** START OF PASSAGE GIVEN **
Sparks: The Girl Is Crying In Her Latte [Album Review]

Sparks
The Girl Is Crying In Her Latte
Island Records [2023]

Sparks’ twenty-first century resurgence is one of the greatest comeback stories in popular music. After several brushes with stardom in the 1970s and early 80s, the Mael brothers were burnt out and nearly forgotten by the early 90s. Perpetually ahead of their time, the band began an upswing with 1994’s Gratuitous Sax and Senseless Violins that culminated with Edgar Wright’s documentary The Sparks Brothers in 2021. The Girl Is Crying In Her Latte is their first album since that film’s release, and finds Ron and Russell riding high on its success.

Catchy hooks are the name of the game on TGICIHL, and the opening title track sets the tone with its heavy four-on-the-floor beat and synth-heavy arrangement. The recursive lyrics puzzle over the titular girl’s woes (“Is it due to the rain? Or is she in some pain?”) and turn it into a universal anthem of depression (“So many people are crying in their latte”). The next three tracks are some of the strongest on the album, and also demonstrate the range of styles to be found: “Veronica Lake” is a bubbly electro-pop tune, while “Nothing Is As Good As They Say It Is” updates their late-70s rock sound for the modern day with a classic Russell vocal melody and quirky lyrics about a newborn baby trying to convince its mother to let it back into the womb. “Escalator,” meanwhile, is one of the album’s biggest earworms thanks to its breezy keyboard riffs and reverb-heavy production.
** END OF PASSAGE GIVEN **
** START OF AVAILABLE DATA **
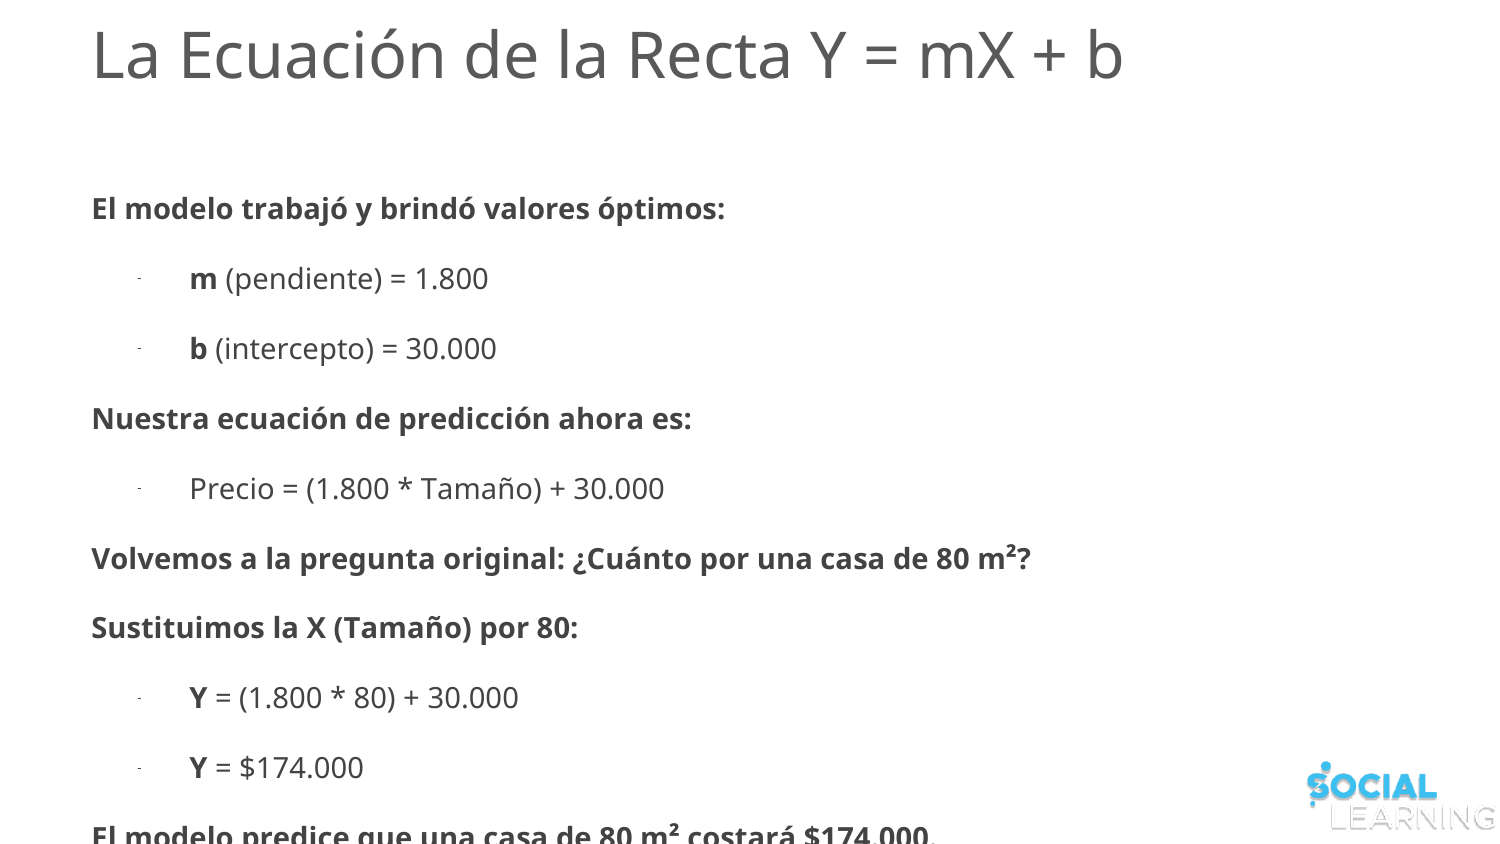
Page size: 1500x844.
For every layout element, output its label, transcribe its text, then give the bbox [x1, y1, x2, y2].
** END OF AVAILABLE DATA **
_SET PROBLEM_
According to the album review, what 1994 album began the band's upswing?

_TASK SOLUTION_
Gratuitous Sax and Senseless Violins